We need to find the right balance between freedom and control; between innovation and regulation; between private enterprise and government oversight.

We must insist that the ethical judgements inherent in the design of new technology are transparent to all.

And we must make our voices heard more loudly in the standards bodies that write the rules.

Above all, we need to agree a common set of global principles to shape the norms and standards that will guide the development of emerging technology.

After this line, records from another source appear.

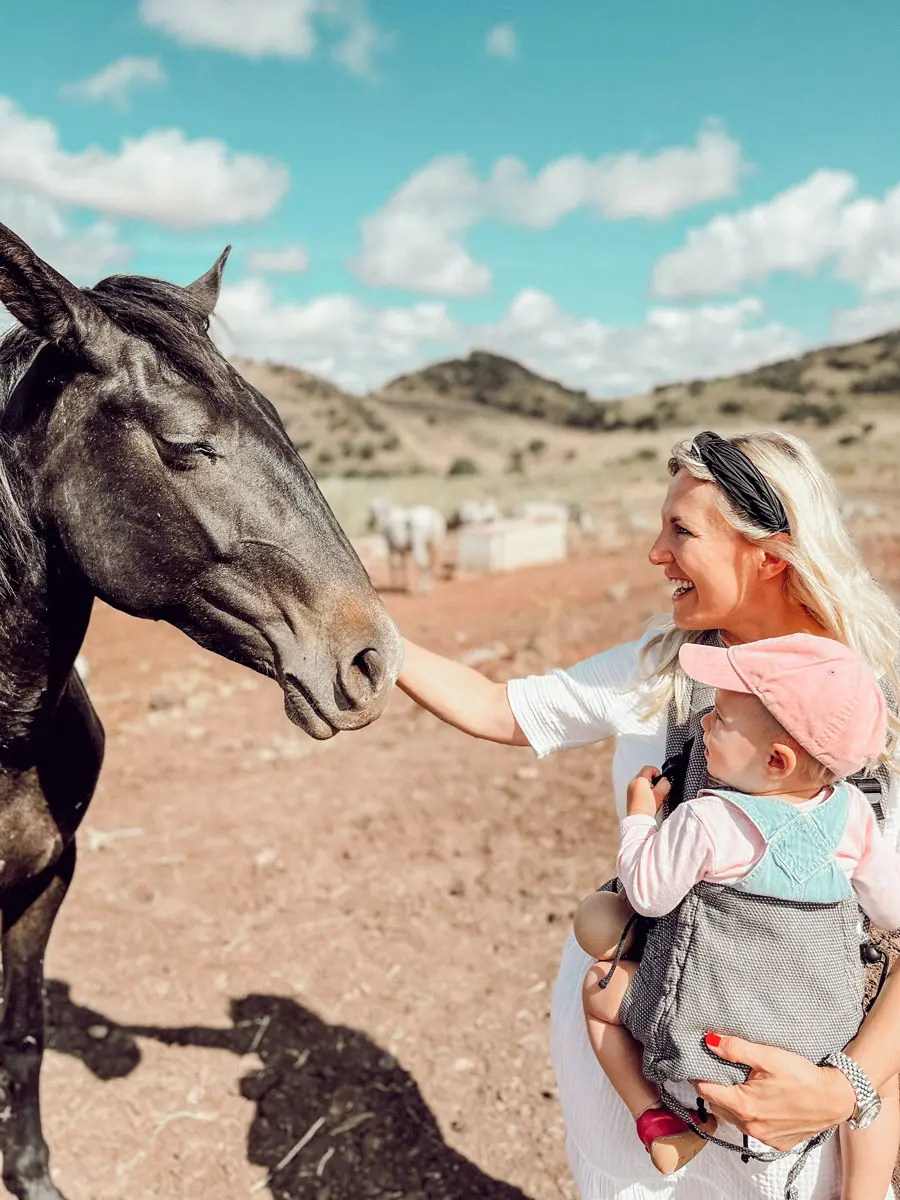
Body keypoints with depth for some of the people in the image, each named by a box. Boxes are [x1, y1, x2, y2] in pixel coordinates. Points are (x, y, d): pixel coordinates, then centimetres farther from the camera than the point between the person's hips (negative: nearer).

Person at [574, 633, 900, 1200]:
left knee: (599, 988, 18)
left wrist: (640, 814, 3)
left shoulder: (705, 821, -22)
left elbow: (647, 896, -9)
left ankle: (656, 1118, 12)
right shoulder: (853, 812, -9)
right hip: (822, 1040, 4)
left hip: (710, 1032, -3)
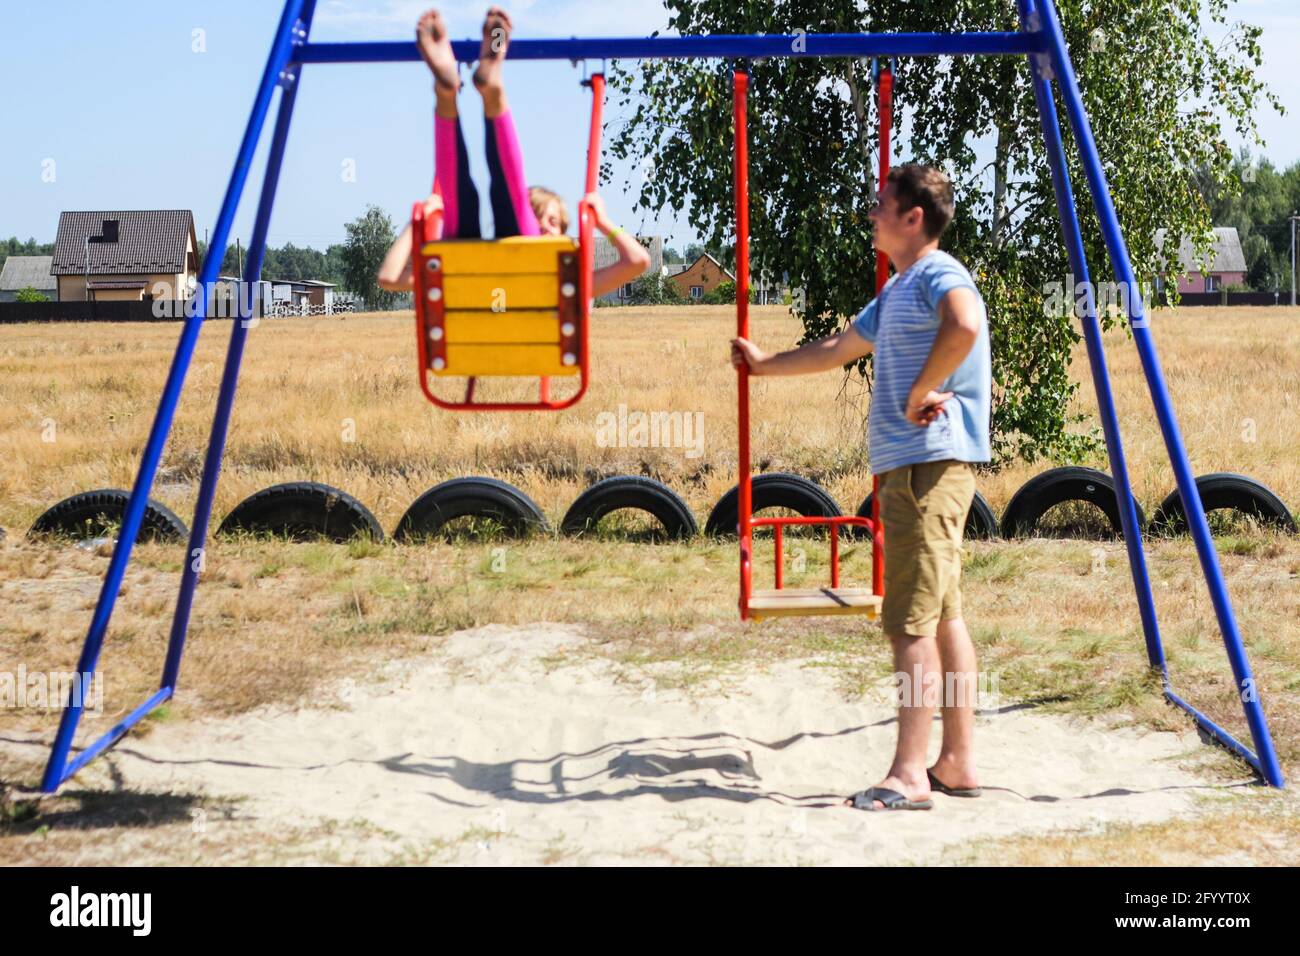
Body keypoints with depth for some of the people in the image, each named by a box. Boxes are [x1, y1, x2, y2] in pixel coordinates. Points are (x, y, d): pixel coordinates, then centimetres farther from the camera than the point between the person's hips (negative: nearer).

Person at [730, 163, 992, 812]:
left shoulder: (938, 274, -9)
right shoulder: (898, 289, 22)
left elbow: (966, 324, -33)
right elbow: (840, 349, 33)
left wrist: (921, 392, -23)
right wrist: (766, 364, 39)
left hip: (928, 462, -10)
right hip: (910, 464, 10)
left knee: (912, 620, -11)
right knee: (941, 615, 10)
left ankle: (908, 775, -10)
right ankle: (958, 763, 16)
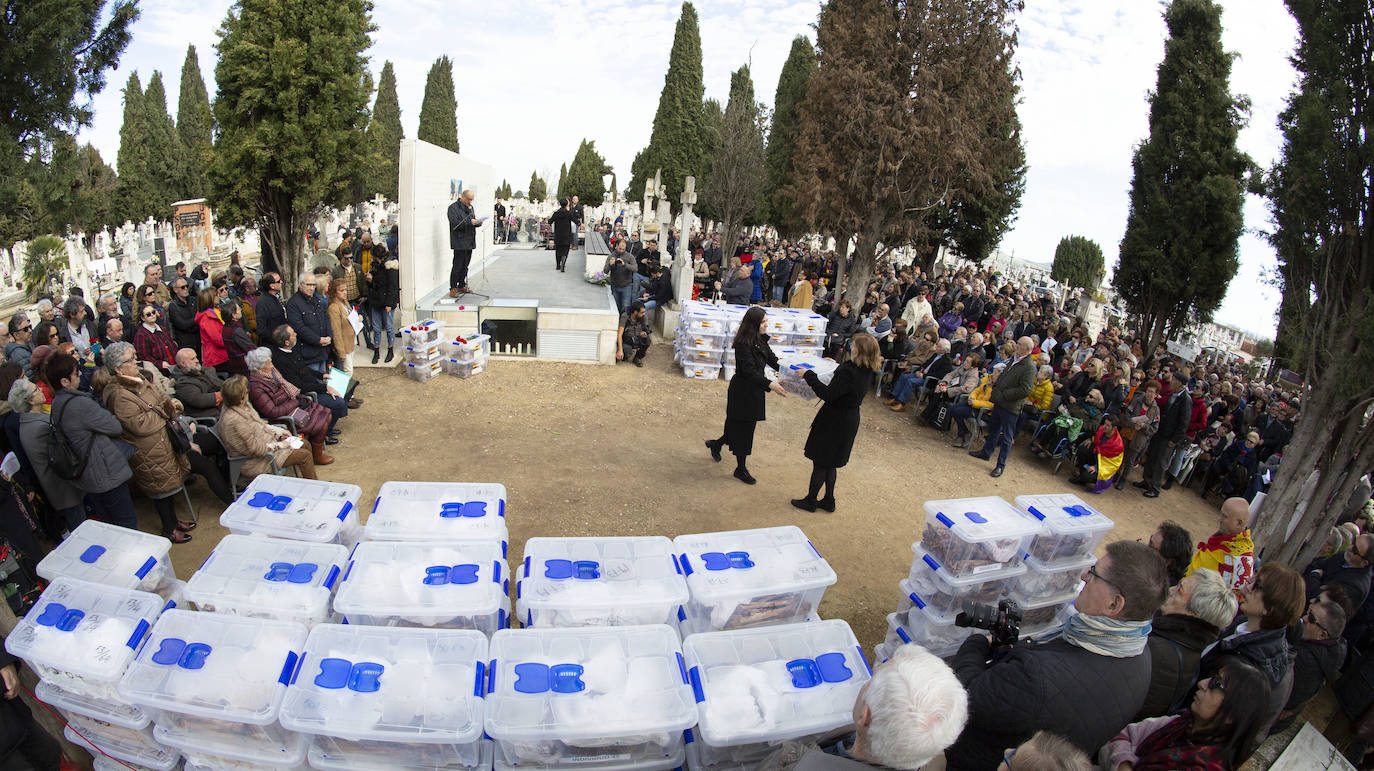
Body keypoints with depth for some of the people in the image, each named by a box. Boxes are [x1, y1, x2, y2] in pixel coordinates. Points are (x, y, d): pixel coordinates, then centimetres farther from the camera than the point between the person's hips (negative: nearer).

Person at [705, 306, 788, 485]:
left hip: (754, 391, 9)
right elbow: (749, 371, -27)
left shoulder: (760, 340, 6)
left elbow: (773, 360, 10)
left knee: (746, 427, 18)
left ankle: (716, 444, 42)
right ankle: (741, 469, 17)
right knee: (743, 428, 2)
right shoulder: (743, 344, -21)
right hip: (742, 392, -9)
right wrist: (770, 384, -38)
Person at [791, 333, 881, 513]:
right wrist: (837, 367, 21)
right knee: (829, 463, 21)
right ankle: (828, 501, 31)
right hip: (850, 420, 9)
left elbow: (828, 395, -28)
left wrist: (809, 375, -22)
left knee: (820, 462, 7)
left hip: (835, 422, -9)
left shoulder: (848, 372, -27)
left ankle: (810, 501, 21)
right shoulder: (867, 372, 0)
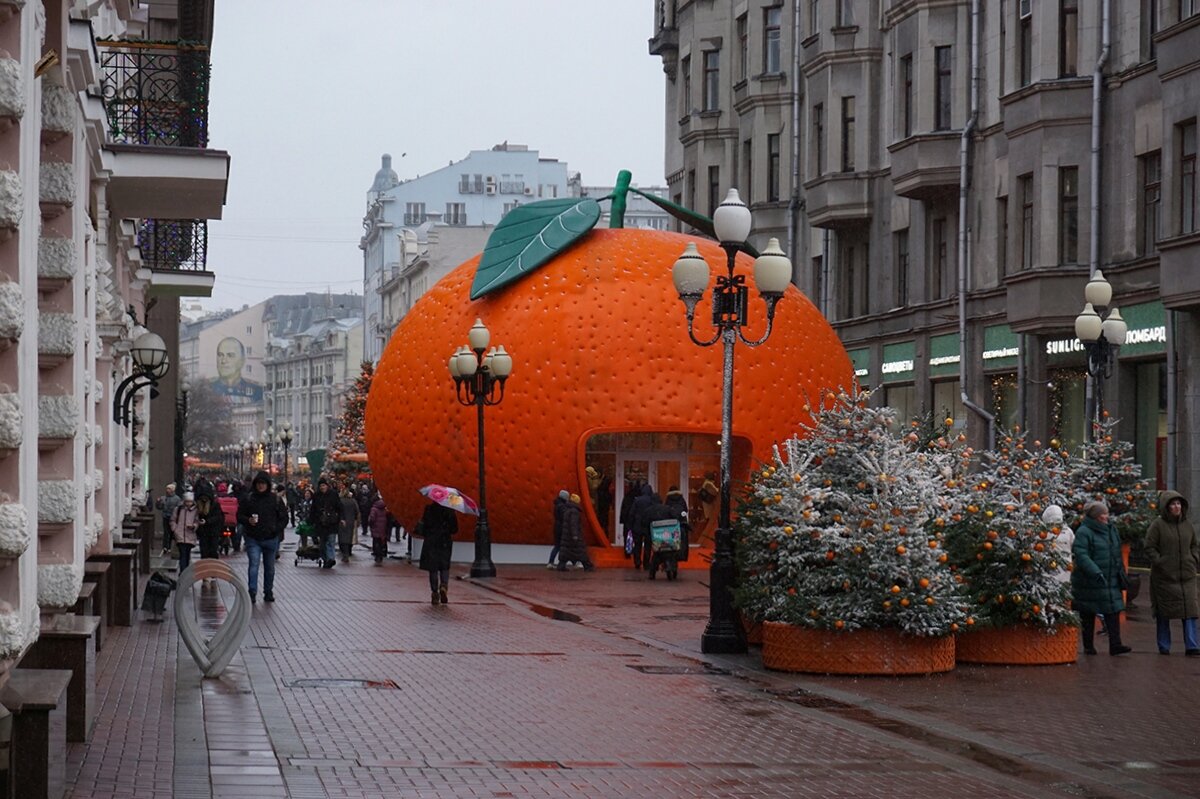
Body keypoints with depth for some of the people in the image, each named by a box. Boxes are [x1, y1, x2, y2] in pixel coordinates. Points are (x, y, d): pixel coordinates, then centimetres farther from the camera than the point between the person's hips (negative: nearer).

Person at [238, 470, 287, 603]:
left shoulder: (275, 500, 4)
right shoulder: (248, 499, 1)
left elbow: (284, 518, 9)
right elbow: (239, 516, 6)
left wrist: (277, 529, -7)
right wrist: (248, 520, -15)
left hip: (270, 539, 2)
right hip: (253, 539, -2)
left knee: (269, 567, 11)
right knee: (254, 564, -15)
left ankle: (268, 592, 22)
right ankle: (252, 592, -19)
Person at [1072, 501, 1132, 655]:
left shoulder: (1112, 530, 13)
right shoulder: (1083, 532, -11)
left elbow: (1117, 555, 22)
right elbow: (1081, 556, -21)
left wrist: (1122, 574, 22)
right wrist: (1095, 572, -30)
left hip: (1111, 580, 6)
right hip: (1089, 582, -6)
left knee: (1113, 611, -5)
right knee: (1088, 614, 3)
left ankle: (1115, 645, -7)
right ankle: (1088, 646, 13)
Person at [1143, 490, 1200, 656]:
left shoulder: (1187, 525, 10)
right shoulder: (1157, 525, -5)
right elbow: (1149, 548, -6)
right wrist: (1160, 562, -15)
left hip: (1186, 576, 4)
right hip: (1164, 576, -4)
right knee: (1163, 613, 4)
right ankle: (1164, 647, 15)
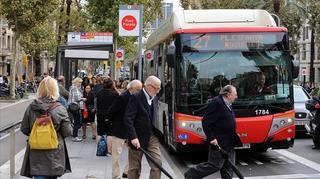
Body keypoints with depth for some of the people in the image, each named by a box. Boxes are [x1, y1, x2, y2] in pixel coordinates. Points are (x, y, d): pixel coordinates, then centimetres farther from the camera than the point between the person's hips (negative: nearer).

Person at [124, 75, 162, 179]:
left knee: (157, 164, -2)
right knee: (135, 167, 7)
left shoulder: (154, 98, 8)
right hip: (138, 138, -6)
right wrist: (133, 137, -26)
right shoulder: (135, 98, -13)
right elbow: (128, 119, -19)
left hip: (152, 137, 6)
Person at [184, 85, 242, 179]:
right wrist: (211, 138, -21)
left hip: (229, 143, 10)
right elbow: (206, 122, -19)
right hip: (218, 142, -10)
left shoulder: (228, 105, 13)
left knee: (228, 168, 9)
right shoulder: (216, 103, -16)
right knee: (215, 165, -5)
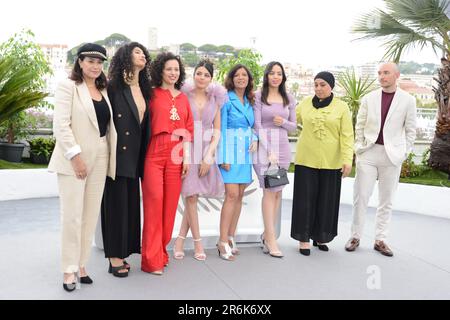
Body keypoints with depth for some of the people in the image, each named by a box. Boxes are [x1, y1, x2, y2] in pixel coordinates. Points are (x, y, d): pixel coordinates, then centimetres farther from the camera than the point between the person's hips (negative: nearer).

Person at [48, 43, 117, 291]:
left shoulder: (102, 90, 15)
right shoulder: (68, 86, -3)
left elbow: (107, 124, 14)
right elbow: (60, 125, -12)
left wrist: (110, 157, 5)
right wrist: (75, 156, -17)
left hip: (99, 158, 6)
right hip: (74, 158, -5)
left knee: (91, 214, 8)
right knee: (72, 215, -2)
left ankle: (81, 264, 19)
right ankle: (69, 269, 9)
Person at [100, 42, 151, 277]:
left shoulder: (144, 89, 13)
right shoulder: (114, 87, -7)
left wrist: (142, 156, 10)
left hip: (134, 155, 7)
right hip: (117, 154, -7)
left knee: (131, 203, 9)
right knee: (116, 203, -1)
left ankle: (122, 254, 19)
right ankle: (115, 258, 8)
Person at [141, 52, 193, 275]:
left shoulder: (183, 98, 16)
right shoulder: (152, 94, 2)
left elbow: (188, 130, 14)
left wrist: (187, 157, 7)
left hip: (175, 155, 5)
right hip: (154, 154, -4)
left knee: (170, 203, 5)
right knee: (154, 202, -8)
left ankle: (162, 252, 19)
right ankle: (152, 259, -1)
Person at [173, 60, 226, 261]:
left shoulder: (214, 99, 10)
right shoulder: (184, 95, 2)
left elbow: (217, 130, 8)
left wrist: (208, 156, -3)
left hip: (206, 151, 3)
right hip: (187, 149, -3)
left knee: (193, 195, 4)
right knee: (191, 195, -3)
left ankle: (180, 239, 15)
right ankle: (197, 242, 8)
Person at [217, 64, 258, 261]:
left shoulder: (250, 102, 15)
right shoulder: (226, 100, -4)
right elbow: (221, 129, -8)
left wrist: (255, 139, -1)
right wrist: (224, 157, -14)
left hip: (246, 153, 7)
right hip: (231, 152, -7)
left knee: (239, 196, 7)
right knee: (232, 195, -12)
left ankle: (231, 239, 15)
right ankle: (223, 242, -7)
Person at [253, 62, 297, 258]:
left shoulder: (289, 99, 12)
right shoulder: (258, 97, 0)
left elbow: (294, 126, 15)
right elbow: (257, 126, -7)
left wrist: (283, 122, -8)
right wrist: (269, 151, -14)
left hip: (282, 146, 4)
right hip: (264, 146, -4)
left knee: (278, 192, 4)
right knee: (269, 191, -9)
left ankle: (267, 233, 15)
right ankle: (271, 240, -5)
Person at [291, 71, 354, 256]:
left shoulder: (341, 107, 0)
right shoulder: (305, 104, 5)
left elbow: (347, 136, -3)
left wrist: (348, 160, -11)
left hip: (330, 162, 0)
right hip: (306, 160, 1)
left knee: (326, 200, 8)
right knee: (305, 199, 2)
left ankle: (320, 237, 24)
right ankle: (304, 238, 12)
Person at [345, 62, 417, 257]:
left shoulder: (408, 100, 1)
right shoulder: (369, 99, 5)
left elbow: (410, 130, 5)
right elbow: (359, 126, 9)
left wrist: (405, 152, -1)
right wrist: (359, 148, 2)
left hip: (392, 155, 0)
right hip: (369, 153, 1)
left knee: (386, 200, 7)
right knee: (360, 197, 1)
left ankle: (380, 240, 16)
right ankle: (355, 236, 13)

So – here’s the good news – I invite you next year to a summit in London, a wonderful city, where by the way it is not raining 94 per cent of the time, and where at one stage – when I was Mayor of London – we discovered that we had more Michelin starred restaurants even than Paris. The French somehow rapidly recovered – by a process that I wasn’t quite sure was entirely fair. But we still have by far, in the UK, by far the biggest tech sector – fintech, biotech, meditech, nanotech, green tech – every kind of tech – in London – the biggest tech sector anywhere in Europe, perhaps half a million people working in tech alone.

I hope you will come there, where we will seek to assemble the broadest possible coalition to take forward this vital task

Building on all that the UK can contribute to this mission as a global leader in ethical and responsible technology.

If we master this challenge – and I have no doubt that we can – then we will not only safeguard our ideals,

we will surmount the limits that once constrained humanity and conquer the perils that once ended so many lives.

Together, we can vanquish killer diseases, eliminate famine,

protect the environment and transform our cities.

Success will depend, now as ever, on freedom, openness and pluralism,

the formula that not only emancipates the human spirit, but releases the boundless ingenuity and inventiveness of mankind,

and which, above all, the United Kingdom will strive to preserve and advance.

Excellencies, Ladies and Gentlemen, thank you for your kind attention.